In an age where so many of us buy products shipped from China to our local big-box store, Bonnaroo stakes its flag in local soil. The Pew Charitable Trust estimates that there were 15,000 Tennessee jobs in the renewable energy sector in 2007, and that between that year and 1998 those jobs grew at seven times the rate of the overall job market, meaning there are more jobs to come. And then there are all those projected Knoxville jobs noted above.

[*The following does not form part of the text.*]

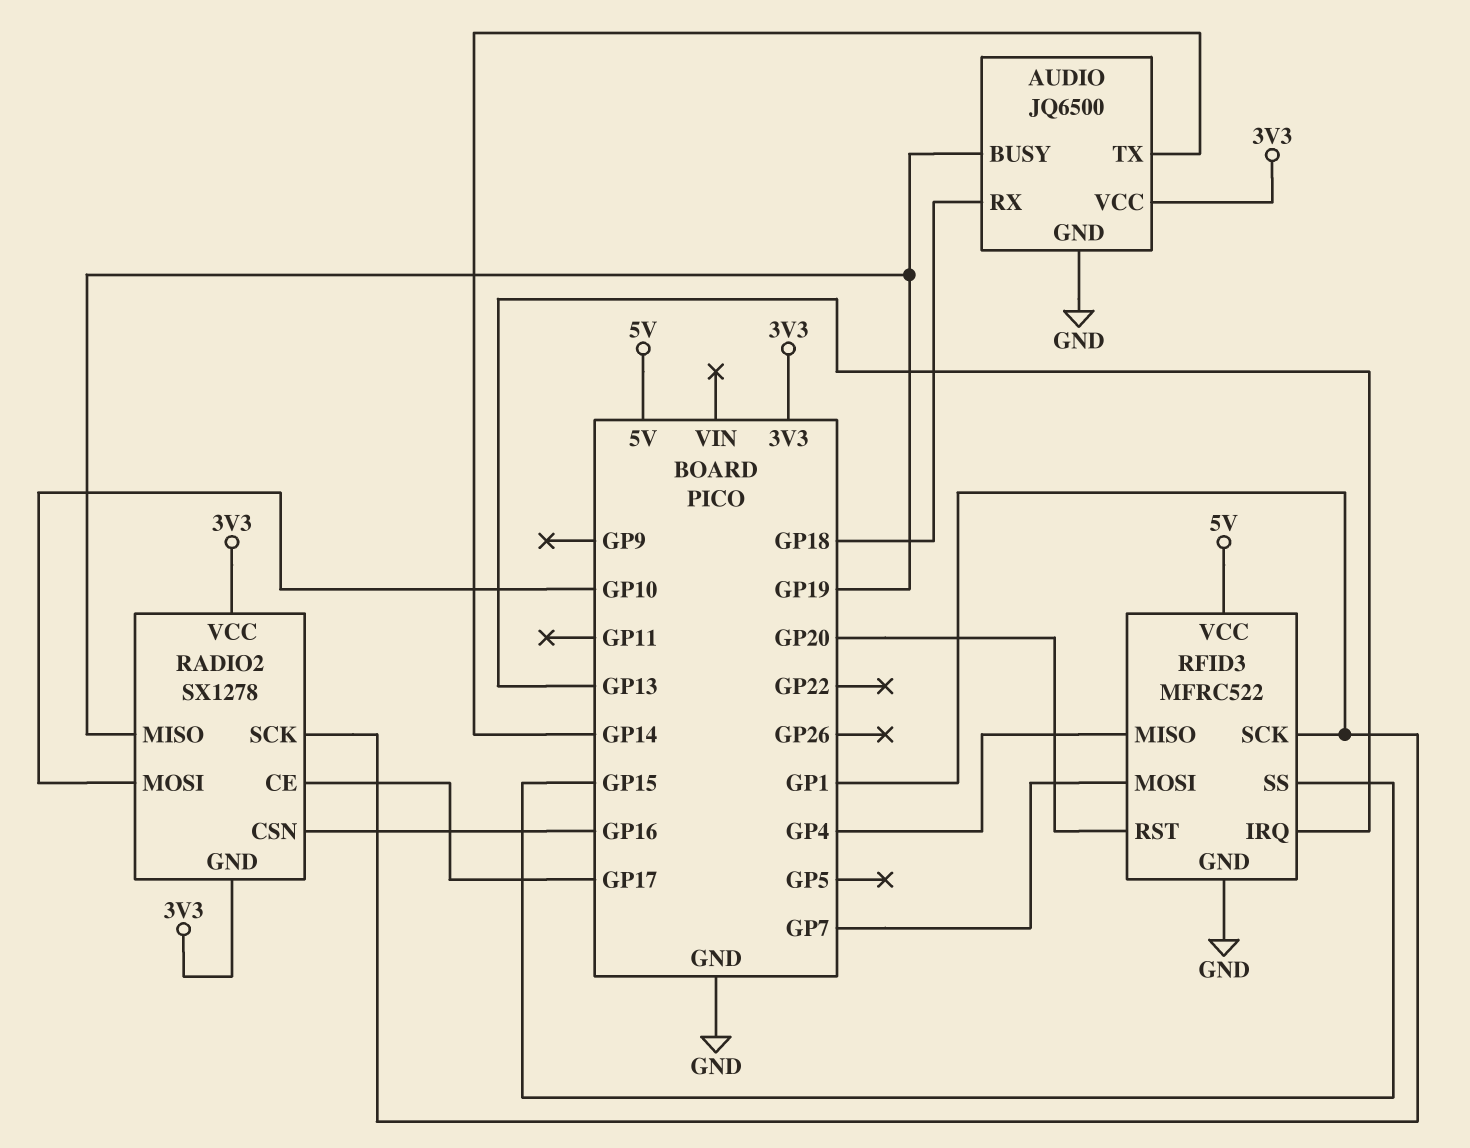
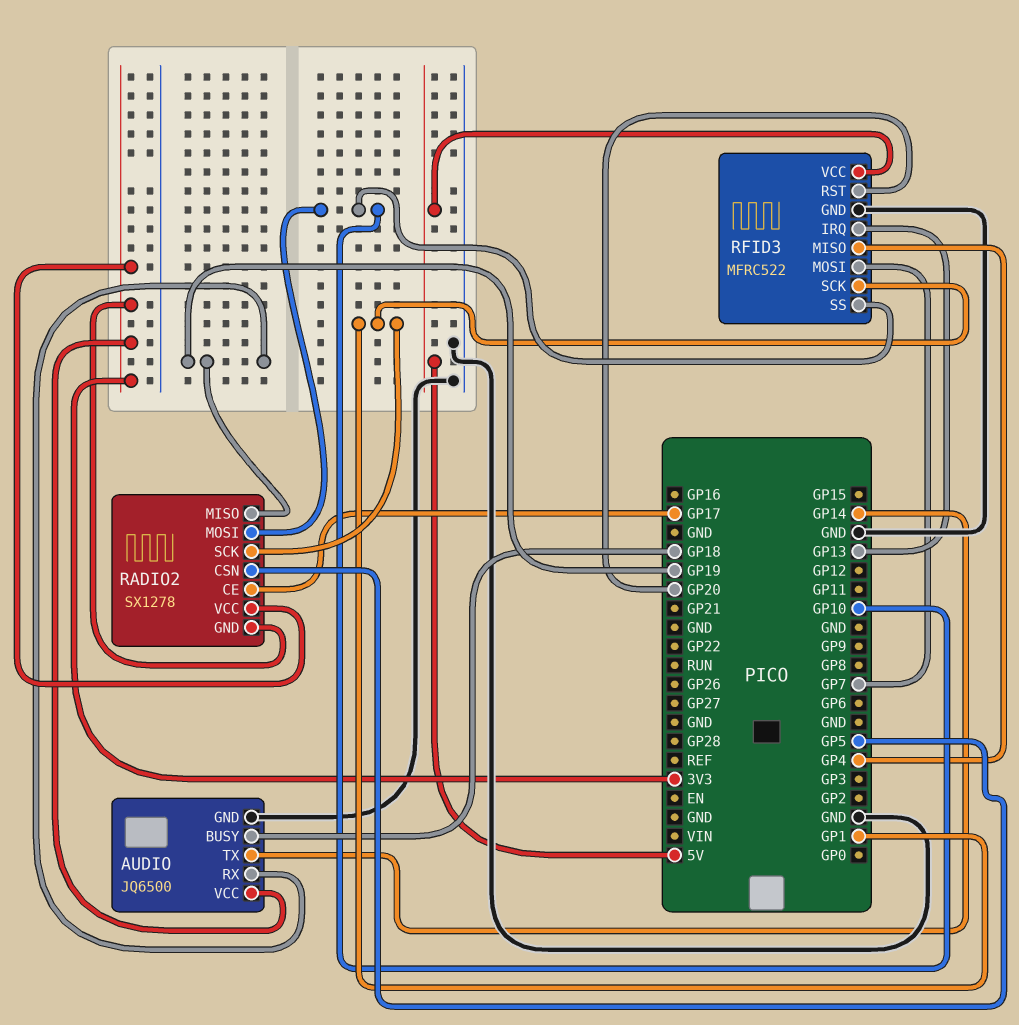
AUDIO pin BUSY: GP19 -> GP18
AUDIO pin RX: GP18 -> GP19
RADIO2 pin CSN: GP16 -> GP5
RFID3 pin SS: GP15 -> GP10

This will be the most profound effect of Bonnaroo, and one that points toward a future encompassing more than just the music festival community. Bonnaroo’s economic impact on Manchester and on greater Coffee County is significant in an immediate way — it contributed to the employment of at least 10,000 county residents in 2008 and generated $20 million for the county this year, ultimately preventing, according to County Mayor David Pennington, municipal layoffs and the cessation of a $40 million school construction program threatened by the recession — but it also creates a long-term demand for jobs and services that meet its sustainability requirements. As JoAnne Anderson from Stanley told me, “This is a capitalist system and in order for us to make a change it has to be profitable. And it is profitable to be green.” Demand creates supply, and by demanding that it evolves within the Tennessee community in a sustainable and responsible way, Bonnaroo promotes the emergence of regionally and locally-based companies and services that meet that demand. And this, like the green policies themselves, are almost afterthoughts. “One of the cool things about Bonnaroo is we’ve just been doing this,” Sustainability Coordinator Laura Sohn told me. “We don’t have a green publicist, no green PR firm, which means sometimes we haven’t done the best job of publicizing our sustainability. But our fans get more and more educated every year. Raising awareness is working, whether because of us or someone else, it doesn’t matter at all.”

The primary focus of Bonnaroo is to make money through staging live music. As a reporter for The Washington Times told me, “Where else are you going to find a festival this diverse and this well organized? You’re not. And this isn’t Woodstock. No one is losing any money.” Bonnaroo has integrated eco-education into its music and made its policy of sustainability as much of a given as selling tickets, making T-shirts, setting up the amplifiers. In that integration, Bonnaroo is a reflection of the real world at-large and a model for the way we can best face the climate crisis. Our relationship to the world around us is fundamental to everything. Everything is an environmental issue. Everything is integrated. And that means that this nascent city in the Tennessee Mountains might not just be the model for the music festival of the future, but for the future of American cities, period.